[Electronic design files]
- Opening Delimiter -

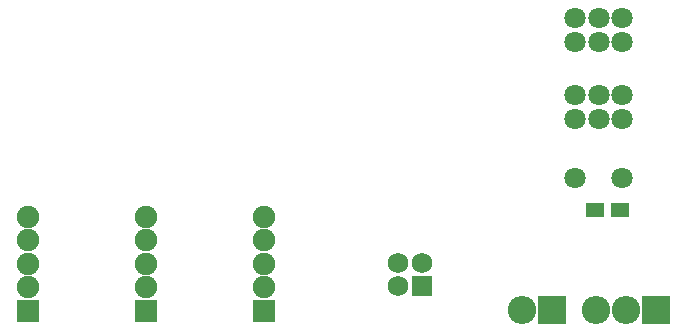
<source format=gbs>
G04 #@! TF.FileFunction,Soldermask,Bot*
%FSLAX46Y46*%
G04 Gerber Fmt 4.6, Leading zero omitted, Abs format (unit mm)*
G04 Created by KiCad (PCBNEW 4.0.4-1.fc24-product) date Fri Jan 12 12:09:15 2018*
%MOMM*%
%LPD*%
G01*
G04 APERTURE LIST*
%ADD10C,0.100000*%
%ADD11O,2.398980X2.398980*%
%ADD12R,2.398980X2.398980*%
%ADD13R,1.750000X1.750000*%
%ADD14C,1.750000*%
%ADD15R,1.900000X1.900000*%
%ADD16C,1.900000*%
%ADD17R,1.600000X1.300000*%
%ADD18C,1.800000*%
G04 APERTURE END LIST*
D10*
D11*
X172120000Y-107500000D03*
D12*
X177200000Y-107500000D03*
D11*
X174660000Y-107500000D03*
X165860000Y-107500000D03*
D12*
X168400000Y-107500000D03*
D13*
X157400000Y-105500000D03*
D14*
X155400000Y-105500000D03*
X157400000Y-103500000D03*
X155400000Y-103500000D03*
D15*
X144000000Y-107600000D03*
D16*
X144000000Y-105600000D03*
X144000000Y-103600000D03*
X144000000Y-101600000D03*
X144000000Y-99600000D03*
D15*
X134000000Y-107600000D03*
D16*
X134000000Y-105600000D03*
X134000000Y-103600000D03*
X134000000Y-101600000D03*
X134000000Y-99600000D03*
D15*
X124000000Y-107600000D03*
D16*
X124000000Y-105600000D03*
X124000000Y-103600000D03*
X124000000Y-101600000D03*
X124000000Y-99600000D03*
D17*
X172000000Y-99000000D03*
X174200000Y-99000000D03*
D18*
X170350000Y-82800000D03*
X172350000Y-82800000D03*
X174350000Y-96300000D03*
X174350000Y-82800000D03*
X172350000Y-91300000D03*
X170350000Y-96300000D03*
X174350000Y-84800000D03*
X172350000Y-84800000D03*
X170350000Y-84800000D03*
X174350000Y-89300000D03*
X172350000Y-89300000D03*
X170350000Y-89300000D03*
X174350000Y-91300000D03*
X170350000Y-91300000D03*
M02*

</source>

- Closing Delimiter -

* _Task instructions_: Only the lines of the data holding the string "APERTURE" are wanted; copy each of them.

* _Answer space_:
G04 APERTURE LIST*
G04 APERTURE END LIST*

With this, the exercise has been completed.